Content starts
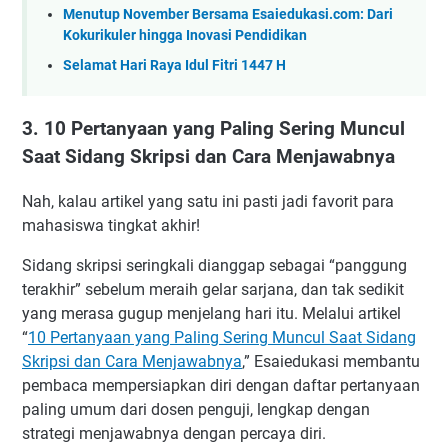
Menutup November Bersama Esaiedukasi.com: Dari
Kokurikuler hingga Inovasi Pendidikan
Selamat Hari Raya Idul Fitri 1447 H
3. 10 Pertanyaan yang Paling Sering Muncul
Saat Sidang Skripsi dan Cara Menjawabnya
Nah, kalau artikel yang satu ini pasti jadi favorit para
mahasiswa tingkat akhir!
Sidang skripsi seringkali dianggap sebagai “panggung
terakhir” sebelum meraih gelar sarjana, dan tak sedikit
yang merasa gugup menjelang hari itu. Melalui artikel
“
10 Pertanyaan yang Paling Sering Muncul Saat Sidang
Skripsi dan Cara Menjawabnya
,” Esaiedukasi membantu
pembaca mempersiapkan diri dengan daftar pertanyaan
paling umum dari dosen penguji, lengkap dengan
strategi menjawabnya dengan percaya diri.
Content ends
◆ Your task ◆
All lines from the one containing "Sidang skripsi seringkali" to the last line above should be reproduced exactly, and no other lines should be given.

◆ Expected output ◆
Sidang skripsi seringkali dianggap sebagai “panggung
terakhir” sebelum meraih gelar sarjana, dan tak sedikit
yang merasa gugup menjelang hari itu. Melalui artikel
“
10 Pertanyaan yang Paling Sering Muncul Saat Sidang
Skripsi dan Cara Menjawabnya
,” Esaiedukasi membantu
pembaca mempersiapkan diri dengan daftar pertanyaan
paling umum dari dosen penguji, lengkap dengan
strategi menjawabnya dengan percaya diri.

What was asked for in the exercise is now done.